At Fisher Parrish, a Once-Obsolete Design Object Emerges from the Ashes

What makes an object functional can often be startlingly simple: a light bulb, a flat surface in the right place, maybe even just a name. It’s a concept that has long intrigued Zoe Fisher, cofounder and directer of Bushwick gallery Fisher Parrish and director of Patrick Parrish in Tribeca, who, two years ago asked 33 artists and designers alike to make lights for the Lamp Show at 99c Plus Gallery.

“By performing one simple action an object becomes a functional item,” she explains. “I think that frees everyone up in a very interesting way.”

The idea stuck.
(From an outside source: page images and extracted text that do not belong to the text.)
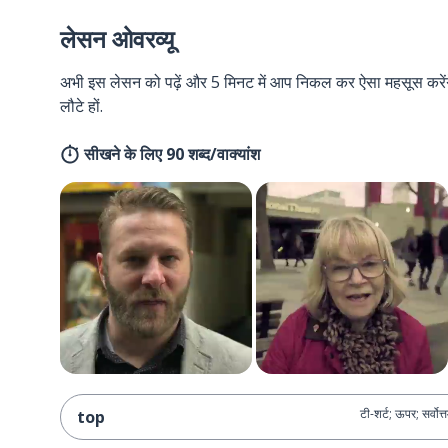
लेसन ओवरव्यू
अभी इस लेसन को पढ़ें और 5 मिनट में आप निकल कर ऐसा महसूस करेंगे 
लौटे हों.
सीखने के लिए 90 शब्द/वाक्यांश
टी-शर्ट; ऊपर; सर्वोत्
top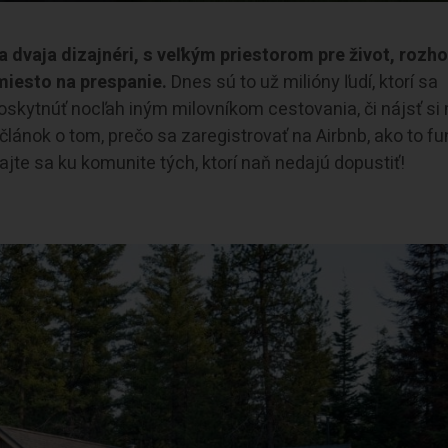
a dvaja dizajnéri, s veľkým priestorom pre život, rozho
 miesto na prespanie.
Dnes sú to už milióny ľudí, ktorí sa
 poskytnúť nocľah iným milovníkom cestovania, či nájsť si
 článok o tom, prečo sa zaregistrovať na Airbnb, ako to f
ajte sa ku komunite tých, ktorí naň nedajú dopustiť!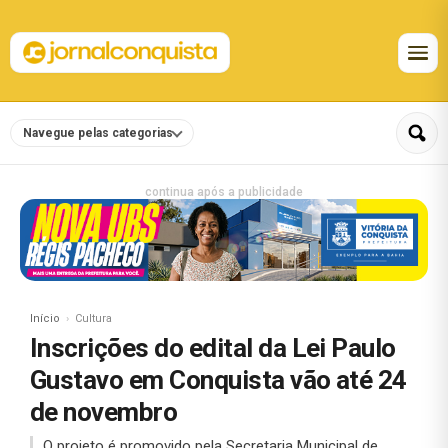
Navegue pelas categorias
continua após a publicidade
Início
Cultura
Inscrições do edital da Lei Paulo
Gustavo em Conquista vão até 24
de novembro
O projeto é promovido pela Secretaria Municipal de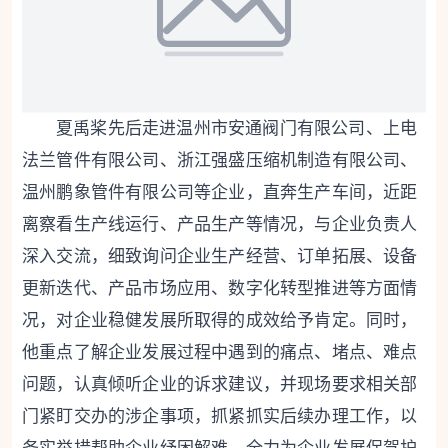
夏禹桨先后走进温州市安通阀门有限公司、上电
法兰管件有限公司、浙江强盛压缩机制造有限公司、
温州鹏象管件有限公司等企业，直奔生产车间，近距
离察看生产线运行、产品生产等情况，与企业负责人
深入交流，细致询问企业生产经营、订单拓展、设备
更新迭代、产品市场应用、数字化转型推进等方面情
况，对企业稳健发展所取得的成效给予肯定。同时，
他重点了解企业发展过程中遇到的痛点、堵点、难点
问题，认真倾听企业的诉求建议，并现场要求相关部
门紧盯交办的涉企事项，抓紧抓实后续办理工作，以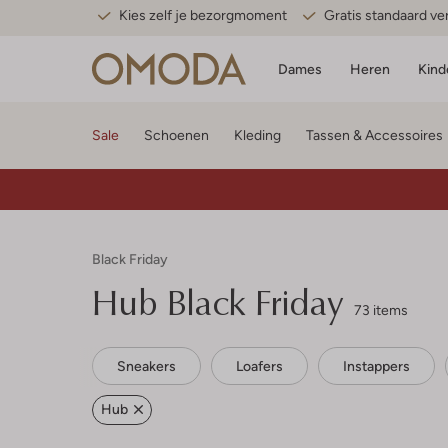
Kies zelf je bezorgmoment
Gratis standaard v
Dames
Heren
Kind
Sale
Schoenen
Kleding
Tassen & Accessoires
Black Friday
Hub
Black Friday
73 items
Sneakers
Loafers
Instappers
Hub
Last year, she tasked nearly 100 creatives with resurrecting an odd item from the midcentury-modern deskscape—the paperweight—and this year she’s extracted another seemingly obsolete accessory, ripe for reimagining: the ashtray.

“With increasing legalization of marijuana, ashtrays and smoking accessories are everywhere,” says Fisher, pointing to companies like Tetra that are making high-design smoking accessories. “Having an ashtray in your home isn’t taboo anymore.”

Those in the market will have plenty options to choose from at the Ashtray Show, opening tomorrow night, where 96 ashtrays by 86 artists and designers including Tom Sachs, Misha Kahn, and Katie Stout will go on display across a series of 30 IKEA Lack tables.

Many things, you soon learn, can serve as a tray for ash—a tiny clay tower (Matt Borgia), charred wood (Cody Hoyt, Nick Fusaro, Christopher Kurtz), a pile of rocks (Chen Chen and Kai Williams), a bronze orange peel (Eric Timothy Carlson), a painting (Angela Heisch) resin-encased cigarette butts (Emmett Moore), even a bowl of ash itself (Werner Haker, Shawn Kuruneru). After all, there was only one requirement: it had to be smaller than a square foot. And while some sport pure, functional forms—like Visibility’s steel Cigarette for One,—many—like Clemens Kois’s Unusable Ashtrays in wax and plastic—are admittedly useless for the task at hand.

Prices (decided by the artists, not the gallery) start around $50 and go into the thousands, but most hover below the $1,000 mark, making the show approachable to a younger crowd. Says Fisher: “Artists get a chance to buy other artists’ work.”

In case you’re wondering, gallerygoers won’t be permitted to try before they buy. Says Fisher: “Sorry, there’s no smoking inside.”